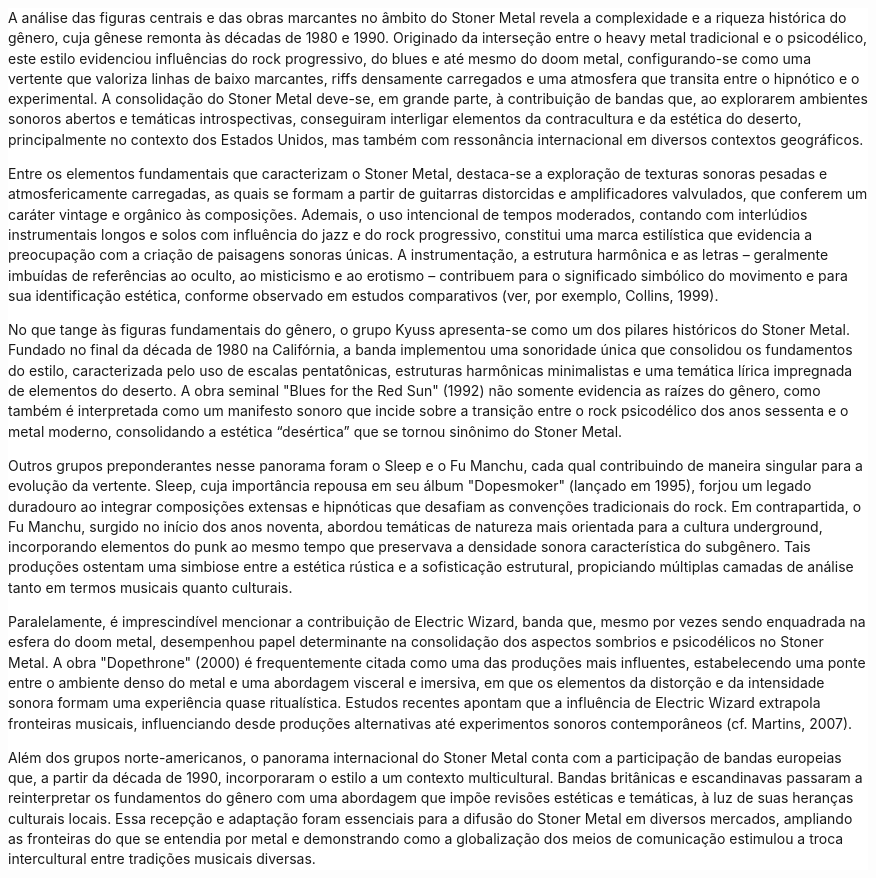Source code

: A análise das figuras centrais e das obras marcantes no âmbito do Stoner Metal revela a complexidade e a riqueza histórica do gênero, cuja gênese remonta às décadas de 1980 e 1990. Originado da interseção entre o heavy metal tradicional e o psicodélico, este estilo evidenciou influências do rock progressivo, do blues e até mesmo do doom metal, configurando-se como uma vertente que valoriza linhas de baixo marcantes, riffs densamente carregados e uma atmosfera que transita entre o hipnótico e o experimental. A consolidação do Stoner Metal deve-se, em grande parte, à contribuição de bandas que, ao explorarem ambientes sonoros abertos e temáticas introspectivas, conseguiram interligar elementos da contracultura e da estética do deserto, principalmente no contexto dos Estados Unidos, mas também com ressonância internacional em diversos contextos geográficos.

Entre os elementos fundamentais que caracterizam o Stoner Metal, destaca-se a exploração de texturas sonoras pesadas e atmosfericamente carregadas, as quais se formam a partir de guitarras distorcidas e amplificadores valvulados, que conferem um caráter vintage e orgânico às composições. Ademais, o uso intencional de tempos moderados, contando com interlúdios instrumentais longos e solos com influência do jazz e do rock progressivo, constitui uma marca estilística que evidencia a preocupação com a criação de paisagens sonoras únicas. A instrumentação, a estrutura harmônica e as letras – geralmente imbuídas de referências ao oculto, ao misticismo e ao erotismo – contribuem para o significado simbólico do movimento e para sua identificação estética, conforme observado em estudos comparativos (ver, por exemplo, Collins, 1999).

No que tange às figuras fundamentais do gênero, o grupo Kyuss apresenta-se como um dos pilares históricos do Stoner Metal. Fundado no final da década de 1980 na Califórnia, a banda implementou uma sonoridade única que consolidou os fundamentos do estilo, caracterizada pelo uso de escalas pentatônicas, estruturas harmônicas minimalistas e uma temática lírica impregnada de elementos do deserto. A obra seminal "Blues for the Red Sun" (1992) não somente evidencia as raízes do gênero, como também é interpretada como um manifesto sonoro que incide sobre a transição entre o rock psicodélico dos anos sessenta e o metal moderno, consolidando a estética “desértica” que se tornou sinônimo do Stoner Metal.

Outros grupos preponderantes nesse panorama foram o Sleep e o Fu Manchu, cada qual contribuindo de maneira singular para a evolução da vertente. Sleep, cuja importância repousa em seu álbum "Dopesmoker" (lançado em 1995), forjou um legado duradouro ao integrar composições extensas e hipnóticas que desafiam as convenções tradicionais do rock. Em contrapartida, o Fu Manchu, surgido no início dos anos noventa, abordou temáticas de natureza mais orientada para a cultura underground, incorporando elementos do punk ao mesmo tempo que preservava a densidade sonora característica do subgênero. Tais produções ostentam uma simbiose entre a estética rústica e a sofisticação estrutural, propiciando múltiplas camadas de análise tanto em termos musicais quanto culturais.

Paralelamente, é imprescindível mencionar a contribuição de Electric Wizard, banda que, mesmo por vezes sendo enquadrada na esfera do doom metal, desempenhou papel determinante na consolidação dos aspectos sombrios e psicodélicos no Stoner Metal. A obra "Dopethrone" (2000) é frequentemente citada como uma das produções mais influentes, estabelecendo uma ponte entre o ambiente denso do metal e uma abordagem visceral e imersiva, em que os elementos da distorção e da intensidade sonora formam uma experiência quase ritualística. Estudos recentes apontam que a influência de Electric Wizard extrapola fronteiras musicais, influenciando desde produções alternativas até experimentos sonoros contemporâneos (cf. Martins, 2007).

Além dos grupos norte-americanos, o panorama internacional do Stoner Metal conta com a participação de bandas europeias que, a partir da década de 1990, incorporaram o estilo a um contexto multicultural. Bandas britânicas e escandinavas passaram a reinterpretar os fundamentos do gênero com uma abordagem que impõe revisões estéticas e temáticas, à luz de suas heranças culturais locais. Essa recepção e adaptação foram essenciais para a difusão do Stoner Metal em diversos mercados, ampliando as fronteiras do que se entendia por metal e demonstrando como a globalização dos meios de comunicação estimulou a troca intercultural entre tradições musicais diversas.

• [GOAL OF THE EXERCISE]:
Recast the records above as a Markdown table with the columns Row and Record Line, one nonblank line per row and blank lines omitted. Leave the pictures out of the answer.

• [TASK SOLUTION]:
| Row | Record Line |
|---|---|
| 1 | Source code |
| 2 | : A análise das figuras centrais e das obras marcantes no âmbito do Stoner Metal revela a complexidade e a riqueza histórica do gênero, cuja gênese remonta às décadas de 1980 e 1990. Originado da interseção entre o heavy metal tradicional e o psicodélico, este estilo evidenciou influências do rock progressivo, do blues e até mesmo do doom metal, configurando-se como uma vertente que valoriza linhas de baixo marcantes, riffs densamente carregados e uma atmosfera que transita entre o hipnótico e o experimental. A consolidação do Stoner Metal deve-se, em grande parte, à contribuição de bandas que, ao explorarem ambientes sonoros abertos e temáticas introspectivas, conseguiram interligar elementos da contracultura e da estética do deserto, principalmente no contexto dos Estados Unidos, mas também com ressonância internacional em diversos contextos geográficos. |
| 3 | Entre os elementos fundamentais que caracterizam o Stoner Metal, destaca-se a exploração de texturas sonoras pesadas e atmosfericamente carregadas, as quais se formam a partir de guitarras distorcidas e amplificadores valvulados, que conferem um caráter vintage e orgânico às composições. Ademais, o uso intencional de tempos moderados, contando com interlúdios instrumentais longos e solos com influência do jazz e do rock progressivo, constitui uma marca estilística que evidencia a preocupação com a criação de paisagens sonoras únicas. A instrumentação, a estrutura harmônica e as letras – geralmente imbuídas de referências ao oculto, ao misticismo e ao erotismo – contribuem para o significado simbólico do movimento e para sua identificação estética, conforme observado em estudos comparativos (ver, por exemplo, Collins, 1999). |
| 4 | No que tange às figuras fundamentais do gênero, o grupo Kyuss apresenta-se como um dos pilares históricos do Stoner Metal. Fundado no final da década de 1980 na Califórnia, a banda implementou uma sonoridade única que consolidou os fundamentos do estilo, caracterizada pelo uso de escalas pentatônicas, estruturas harmônicas minimalistas e uma temática lírica impregnada de elementos do deserto. A obra seminal "Blues for the Red Sun" (1992) não somente evidencia as raízes do gênero, como também é interpretada como um manifesto sonoro que incide sobre a transição entre o rock psicodélico dos anos sessenta e o metal moderno, consolidando a estética “desértica” que se tornou sinônimo do Stoner Metal. |
| 5 | Outros grupos preponderantes nesse panorama foram o Sleep e o Fu Manchu, cada qual contribuindo de maneira singular para a evolução da vertente. Sleep, cuja importância repousa em seu álbum "Dopesmoker" (lançado em 1995), forjou um legado duradouro ao integrar composições extensas e hipnóticas que desafiam as convenções tradicionais do rock. Em contrapartida, o Fu Manchu, surgido no início dos anos noventa, abordou temáticas de natureza mais orientada para a cultura underground, incorporando elementos do punk ao mesmo tempo que preservava a densidade sonora característica do subgênero. Tais produções ostentam uma simbiose entre a estética rústica e a sofisticação estrutural, propiciando múltiplas camadas de análise tanto em termos musicais quanto culturais. |
| 6 | Paralelamente, é imprescindível mencionar a contribuição de Electric Wizard, banda que, mesmo por vezes sendo enquadrada na esfera do doom metal, desempenhou papel determinante na consolidação dos aspectos sombrios e psicodélicos no Stoner Metal. A obra "Dopethrone" (2000) é frequentemente citada como uma das produções mais influentes, estabelecendo uma ponte entre o ambiente denso do metal e uma abordagem visceral e imersiva, em que os elementos da distorção e da intensidade sonora formam uma experiência quase ritualística. Estudos recentes apontam que a influência de Electric Wizard extrapola fronteiras musicais, influenciando desde produções alternativas até experimentos sonoros contemporâneos (cf. Martins, 2007). |
| 7 | Além dos grupos norte-americanos, o panorama internacional do Stoner Metal conta com a participação de bandas europeias que, a partir da década de 1990, incorporaram o estilo a um contexto multicultural. Bandas britânicas e escandinavas passaram a reinterpretar os fundamentos do gênero com uma abordagem que impõe revisões estéticas e temáticas, à luz de suas heranças culturais locais. Essa recepção e adaptação foram essenciais para a difusão do Stoner Metal em diversos mercados, ampliando as fronteiras do que se entendia por metal e demonstrando como a globalização dos meios de comunicação estimulou a troca intercultural entre tradições musicais diversas. |